## Work instruction
From the first line to the last, restate the data exactly, leaving out the images.

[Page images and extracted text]

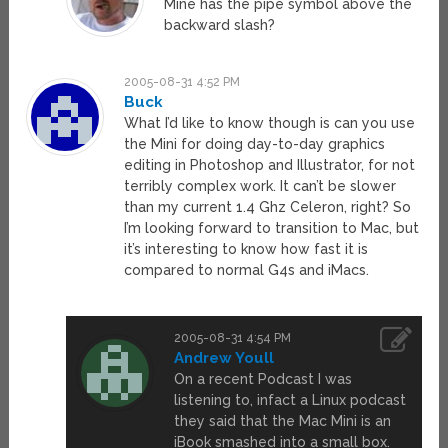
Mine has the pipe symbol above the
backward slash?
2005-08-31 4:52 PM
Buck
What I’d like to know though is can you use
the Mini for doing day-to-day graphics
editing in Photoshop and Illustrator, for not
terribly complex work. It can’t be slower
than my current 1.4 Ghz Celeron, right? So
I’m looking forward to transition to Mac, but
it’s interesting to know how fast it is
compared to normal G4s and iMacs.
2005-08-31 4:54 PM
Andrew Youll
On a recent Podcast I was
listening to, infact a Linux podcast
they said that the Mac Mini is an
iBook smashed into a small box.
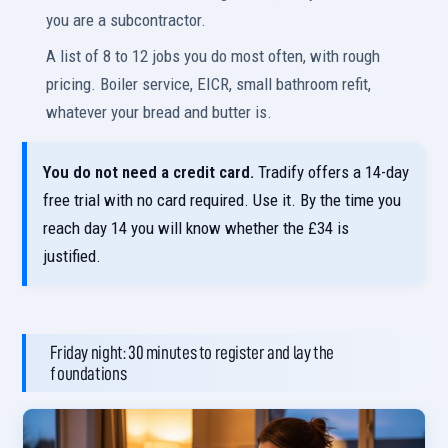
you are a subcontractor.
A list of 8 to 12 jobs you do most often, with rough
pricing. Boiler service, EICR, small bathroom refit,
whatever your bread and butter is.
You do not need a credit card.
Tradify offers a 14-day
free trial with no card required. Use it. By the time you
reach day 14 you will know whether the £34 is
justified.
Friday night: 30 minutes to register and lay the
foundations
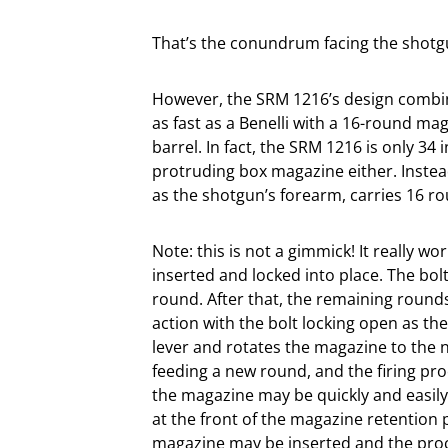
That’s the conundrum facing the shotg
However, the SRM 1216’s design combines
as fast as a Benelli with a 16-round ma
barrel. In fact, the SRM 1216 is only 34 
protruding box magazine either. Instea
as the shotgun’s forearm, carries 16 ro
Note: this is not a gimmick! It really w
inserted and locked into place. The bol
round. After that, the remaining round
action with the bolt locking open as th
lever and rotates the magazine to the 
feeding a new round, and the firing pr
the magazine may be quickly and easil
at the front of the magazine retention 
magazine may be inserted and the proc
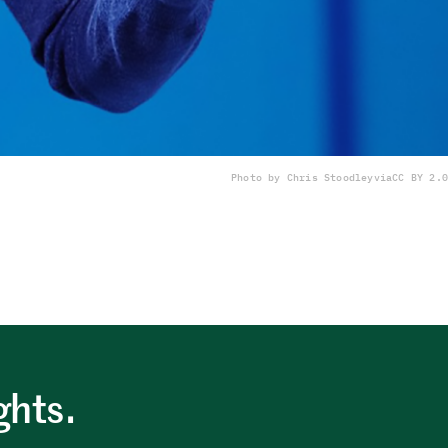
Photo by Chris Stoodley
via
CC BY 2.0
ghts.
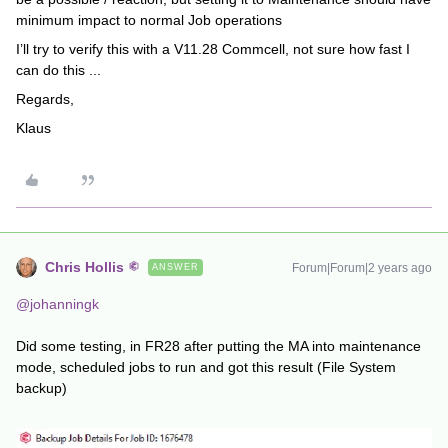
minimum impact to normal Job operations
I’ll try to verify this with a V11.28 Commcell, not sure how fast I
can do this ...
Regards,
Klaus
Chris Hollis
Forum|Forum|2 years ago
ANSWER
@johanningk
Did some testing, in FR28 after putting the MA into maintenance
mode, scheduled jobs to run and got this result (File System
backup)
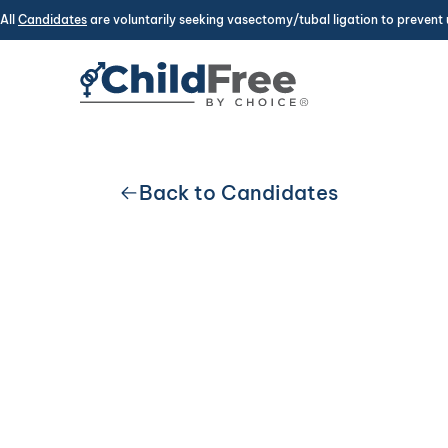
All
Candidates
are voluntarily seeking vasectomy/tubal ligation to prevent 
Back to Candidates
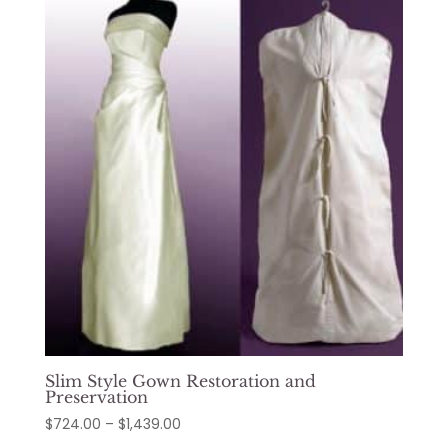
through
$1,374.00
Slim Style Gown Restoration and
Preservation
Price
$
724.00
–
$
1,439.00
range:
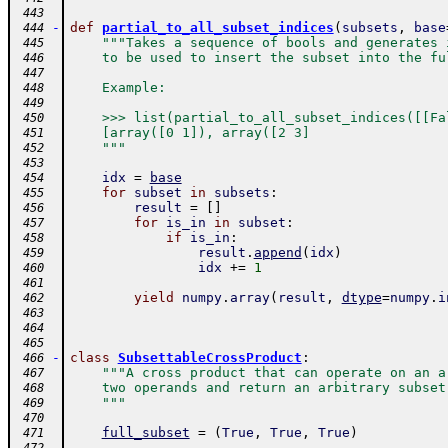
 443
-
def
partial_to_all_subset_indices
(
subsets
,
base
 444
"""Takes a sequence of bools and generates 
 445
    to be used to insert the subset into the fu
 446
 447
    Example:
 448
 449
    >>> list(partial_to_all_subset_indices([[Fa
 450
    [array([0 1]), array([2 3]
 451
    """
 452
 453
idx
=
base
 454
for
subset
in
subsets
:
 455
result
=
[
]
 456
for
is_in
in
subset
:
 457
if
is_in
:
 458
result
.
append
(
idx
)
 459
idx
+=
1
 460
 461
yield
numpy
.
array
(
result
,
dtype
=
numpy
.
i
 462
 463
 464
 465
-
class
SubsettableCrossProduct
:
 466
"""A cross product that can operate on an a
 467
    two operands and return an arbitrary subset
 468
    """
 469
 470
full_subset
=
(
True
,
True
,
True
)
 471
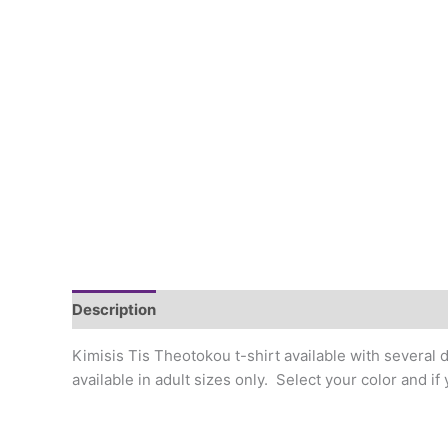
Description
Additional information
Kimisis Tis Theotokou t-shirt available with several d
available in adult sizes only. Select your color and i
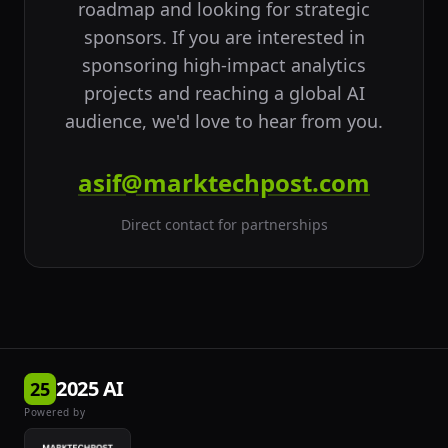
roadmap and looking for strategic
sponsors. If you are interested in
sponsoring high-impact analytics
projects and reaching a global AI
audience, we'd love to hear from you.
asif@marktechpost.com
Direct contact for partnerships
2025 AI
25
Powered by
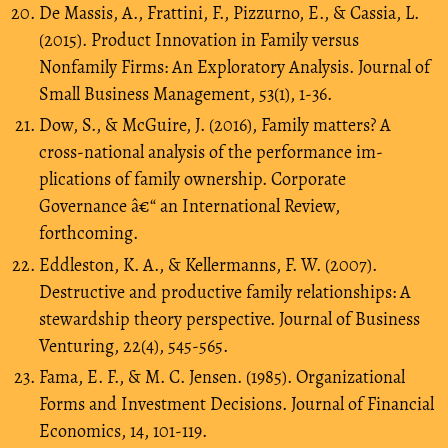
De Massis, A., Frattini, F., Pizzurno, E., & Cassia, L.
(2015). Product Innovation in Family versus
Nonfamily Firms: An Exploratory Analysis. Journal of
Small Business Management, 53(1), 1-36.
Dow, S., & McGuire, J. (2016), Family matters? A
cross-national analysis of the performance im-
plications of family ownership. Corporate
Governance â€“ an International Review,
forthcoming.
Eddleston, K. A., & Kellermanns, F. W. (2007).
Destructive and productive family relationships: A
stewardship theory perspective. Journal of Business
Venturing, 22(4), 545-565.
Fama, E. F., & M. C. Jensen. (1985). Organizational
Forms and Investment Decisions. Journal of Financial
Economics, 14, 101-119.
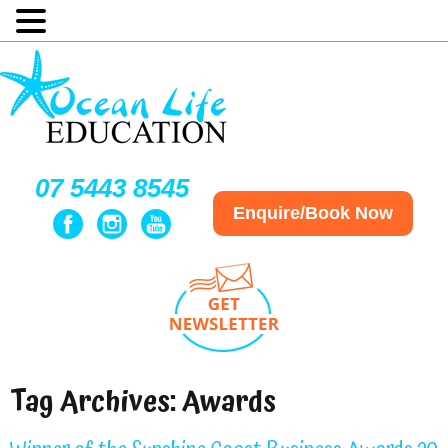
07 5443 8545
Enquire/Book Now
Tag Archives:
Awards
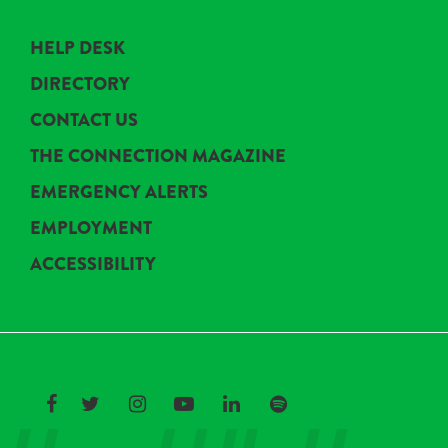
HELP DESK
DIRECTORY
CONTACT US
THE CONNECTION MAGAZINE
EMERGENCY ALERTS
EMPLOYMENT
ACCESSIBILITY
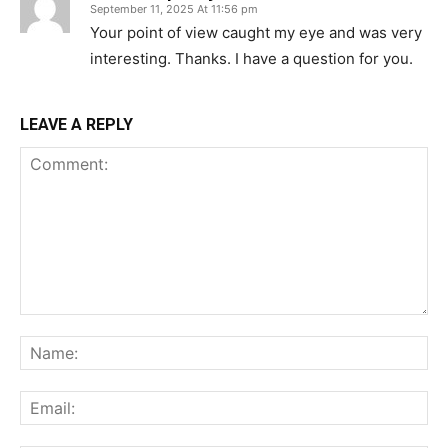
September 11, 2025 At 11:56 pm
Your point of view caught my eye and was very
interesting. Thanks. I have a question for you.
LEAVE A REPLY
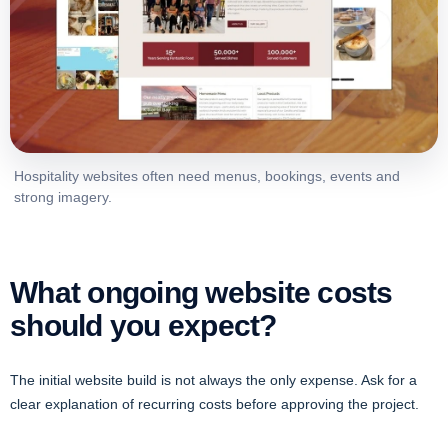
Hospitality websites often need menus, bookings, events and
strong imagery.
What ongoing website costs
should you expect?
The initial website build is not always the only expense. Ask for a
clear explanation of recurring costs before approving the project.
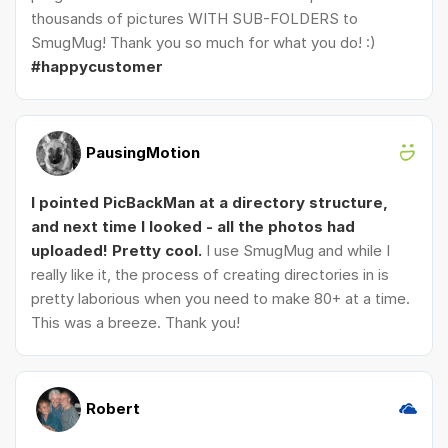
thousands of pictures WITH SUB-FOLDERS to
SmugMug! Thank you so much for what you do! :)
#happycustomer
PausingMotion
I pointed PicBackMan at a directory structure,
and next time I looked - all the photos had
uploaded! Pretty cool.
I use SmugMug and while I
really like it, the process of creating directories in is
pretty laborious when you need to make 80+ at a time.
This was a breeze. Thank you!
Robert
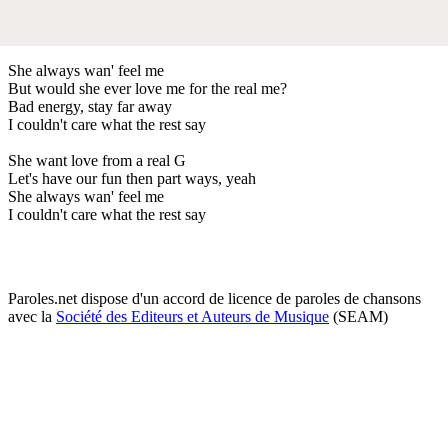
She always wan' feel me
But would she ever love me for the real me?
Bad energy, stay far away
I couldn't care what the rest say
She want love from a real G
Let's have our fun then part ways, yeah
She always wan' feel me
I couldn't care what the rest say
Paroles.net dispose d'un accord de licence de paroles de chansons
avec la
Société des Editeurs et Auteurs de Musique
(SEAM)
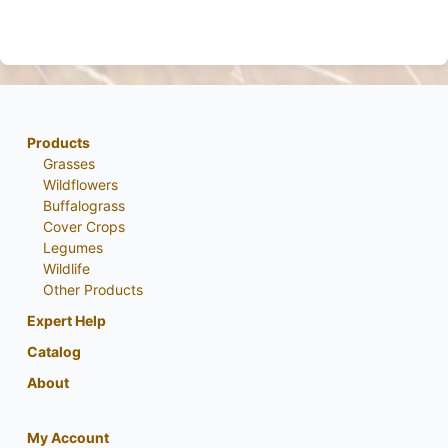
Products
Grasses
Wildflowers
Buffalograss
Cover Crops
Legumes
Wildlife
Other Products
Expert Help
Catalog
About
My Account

## Answer for this exercise
Mine has the pipe symbol above the
backward slash?
2005-08-31 4:52 PM
Buck
What I’d like to know though is can you use
the Mini for doing day-to-day graphics
editing in Photoshop and Illustrator, for not
terribly complex work. It can’t be slower
than my current 1.4 Ghz Celeron, right? So
I’m looking forward to transition to Mac, but
it’s interesting to know how fast it is
compared to normal G4s and iMacs.
2005-08-31 4:54 PM
Andrew Youll
On a recent Podcast I was
listening to, infact a Linux podcast
they said that the Mac Mini is an
iBook smashed into a small box.
you are a subcontractor.
A list of 8 to 12 jobs you do most often, with rough
pricing. Boiler service, EICR, small bathroom refit,
whatever your bread and butter is.
You do not need a credit card.
Tradify offers a 14-day
free trial with no card required. Use it. By the time you
reach day 14 you will know whether the £34 is
justified.
Friday night: 30 minutes to register and lay the
foundations
That’s the conundrum facing the shotg
However, the SRM 1216’s design combines
as fast as a Benelli with a 16-round ma
barrel. In fact, the SRM 1216 is only 34 
protruding box magazine either. Instea
as the shotgun’s forearm, carries 16 ro
Note: this is not a gimmick! It really w
inserted and locked into place. The bol
round. After that, the remaining round
action with the bolt locking open as th
lever and rotates the magazine to the 
feeding a new round, and the firing pr
the magazine may be quickly and easil
at the front of the magazine retention 
magazine may be inserted and the proc
Photo by Chris Stoodley
via
CC BY 2.0
ghts.
minimum impact to normal Job operations
I’ll try to verify this with a V11.28 Commcell, not sure how fast I
can do this ...
Regards,
Klaus
Chris Hollis
Forum|Forum|2 years ago
ANSWER
@johanningk
Did some testing, in FR28 after putting the MA into maintenance
mode, scheduled jobs to run and got this result (File System
backup)
All
Candidates
are voluntarily seeking vasectomy/tubal ligation to prevent 
Back to Candidates
through
$1,374.00
Slim Style Gown Restoration and
Preservation
Price
$
724.00
–
$
1,439.00
range:
 443
-
def
partial_to_all_subset_indices
(
subsets
,
base
 444
"""Takes a sequence of bools and generates 
 445
    to be used to insert the subset into the fu
 446
 447
    Example:
 448
 449
    >>> list(partial_to_all_subset_indices([[Fa
 450
    [array([0 1]), array([2 3]
 451
    """
 452
 453
idx
=
base
 454
for
subset
in
subsets
:
 455
result
=
[
]
 456
for
is_in
in
subset
:
 457
if
is_in
:
 458
result
.
append
(
idx
)
 459
idx
+=
1
 460
 461
yield
numpy
.
array
(
result
,
dtype
=
numpy
.
i
 462
 463
 464
 465
-
class
SubsettableCrossProduct
:
 466
"""A cross product that can operate on an a
 467
    two operands and return an arbitrary subset
 468
    """
 469
 470
full_subset
=
(
True
,
True
,
True
)
 471
Description
Additional information
Kimisis Tis Theotokou t-shirt available with several d
available in adult sizes only. Select your color and i
roadmap and looking for strategic
sponsors. If you are interested in
sponsoring high-impact analytics
projects and reaching a global AI
audience, we'd love to hear from you.
asif@marktechpost.com
Direct contact for partnerships
2025 AI
25
Powered by
De Massis, A., Frattini, F., Pizzurno, E., & Cassia, L.
(2015). Product Innovation in Family versus
Nonfamily Firms: An Exploratory Analysis. Journal of
Small Business Management, 53(1), 1-36.
Dow, S., & McGuire, J. (2016), Family matters? A
cross-national analysis of the performance im-
plications of family ownership. Corporate
Governance â€“ an International Review,
forthcoming.
Eddleston, K. A., & Kellermanns, F. W. (2007).
Destructive and productive family relationships: A
stewardship theory perspective. Journal of Business
Venturing, 22(4), 545-565.
Fama, E. F., & M. C. Jensen. (1985). Organizational
Forms and Investment Decisions. Journal of Financial
Economics, 14, 101-119.
07 5443 8545
Enquire/Book Now
Tag Archives:
Awards
HELP DESK
DIRECTORY
CONTACT US
THE CONNECTION MAGAZINE
EMERGENCY ALERTS
EMPLOYMENT
ACCESSIBILITY
September 11, 2025 At 11:56 pm
Your point of view caught my eye and was very
interesting. Thanks. I have a question for you.
LEAVE A REPLY
Hospitality websites often need menus, bookings, events and
strong imagery.
What ongoing website costs
should you expect?
The initial website build is not always the only expense. Ask for a
clear explanation of recurring costs before approving the project.
thousands of pictures WITH SUB-FOLDERS to
SmugMug! Thank you so much for what you do! :)
#happycustomer
PausingMotion
I pointed PicBackMan at a directory structure,
and next time I looked - all the photos had
uploaded! Pretty cool.
I use SmugMug and while I
really like it, the process of creating directories in is
pretty laborious when you need to make 80+ at a time.
This was a breeze. Thank you!
Robert
She always wan' feel me
But would she ever love me for the real me?
Bad energy, stay far away
I couldn't care what the rest say
She want love from a real G
Let's have our fun then part ways, yeah
She always wan' feel me
I couldn't care what the rest say
Paroles.net dispose d'un accord de licence de paroles de chansons
avec la
Société des Editeurs et Auteurs de Musique
(SEAM)
Products
Grasses
Wildflowers
Buffalograss
Cover Crops
Legumes
Wildlife
Other Products
Expert Help
Catalog
About
My Account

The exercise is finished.